• [Check your understanding]
[a] Return the part of the school-day passage below that opens with the words containing "We are going" and closes with "feel top notch).", copied word for word.
[b] Answer these questions using the school-day passage below.
(i) What phobia does Miss 10's teacher have?
(ii) What do pre-schools in New Zealand have for three and four year olds?
(iii) What comment did Miss 10's interest in film documentaries and 'Minecraft' receive?
[c] Continue the school-day passage below, beginning after its final sentence.

• [Source document]
Now, our other daughter, the high achiever, from a traditional, private, girls school, walked into a very different scenario. A mixed class of 10 and 11 year olds, non-uniformed, who all knew one another. There was no prior warning about standing up and pledging allegiance to the flag… (whereas Miss 7 was given prior warning and provided with an explanation as to why students in America did this). Miss 10, in contrast, was surrounded by students that suddenly stood up like robots and hand on heart started singing – she was left thinking, ‘What the f*ck?!’.

She also found herself with a teacher who was aghast at Miss 10 loving snakes and spiders (turns out – none of us knew this – her teacher has a spider phobia – oops!). Then there was the health and safety notices – which Miss 10 found totally over the top – coming from adventurous New Zealand, where calculated risks are a normal part of life – they even have fully equipped carpentry benches in pre-schools for three and four year olds – yes, hammers, saws, nails… (and I never heard of an accident). Children in New Zealand run barefoot, climb trees, jump in water holes, and are encouraged to test their own physical boundaries. The only people that blink an eye when a young child runs on the beach in their ‘Birthday suit’ are the foreign tourists.

Love this video ‘Frosty Man and the BMX Kid’ – sums it up nicely 😉

Plus the teacher was doing the ‘strict’ thing – which is understandable given it was the first day and there were probably a few personalities in the class that needed the ‘don’t mess with me’ message – unfortunately Miss 10 found her style abrupt and loud (and Miss 10 dislikes conflict, loud noises etc.).

Furthermore, Miss 10’s avid interest of watching film documentaries and passion for ‘Minecraft’ was met with disdain and a comment of, ‘Books are best’. Miss 10’s reaction was to maturely bottle in the tears, frustration and annoyance for the entire morning and then, only in the comfort of a private environment, let it out. She was devastated. The whole experience hit her with a sledge hammer of what she’d given up in New Zealand and the amazing friends she has there.

We are going to enjoy our time here (Dan and I would be really loving it, but happy children make happy parents… and until they are all settled, we shan’t feel top notch).

• [Records supplied]

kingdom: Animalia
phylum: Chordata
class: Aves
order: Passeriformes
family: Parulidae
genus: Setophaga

• [Answers to the exercises]
[a]
We are going to enjoy our time here (Dan and I would be really loving it, but happy children make happy parents… and until they are all settled, we shan’t feel top notch).

[b]
(i) A spider phobia.
(ii) Fully equipped carpentry benches, with hammers, saws and nails.
(iii) "Books are best."

[c]
We shall meet with the school, the school counsellor, try and make it work for Miss 10 – but we don’t wish for her amazing education in New Zealand to be undermined and if the wrong teacher for her doesn’t work out, then we will stand by our daughter and ensure she retains her love of learning – even if we have to do online learning (which I am very pro-doing – hubbie a lot less so – as are the grandparents – that live in the UK; it’s not as though they really know what we are going through as we’ve been raising our children entirely single-handedly for the past decade in New Zealand). The biggest concern for hubbie and the grandparents is that ‘Sarah won’t cope’ – because I’m on antidepressants (and have been for over a decade). The truth is, I can cope. With exercise, medication and a happy family I am fine. It’s when I feel, in my heart and gut, that one of my children is genuinely not happy that the mother bear instincts in me cry out – not out of ‘protecting’ and ‘wrapping in cotton wool’, but of being my child’s advocate in an adult world and setting an example that the system isn’t always right and not to be accepted blindly – but, at times, worked around – even if many people see it as ‘radical’.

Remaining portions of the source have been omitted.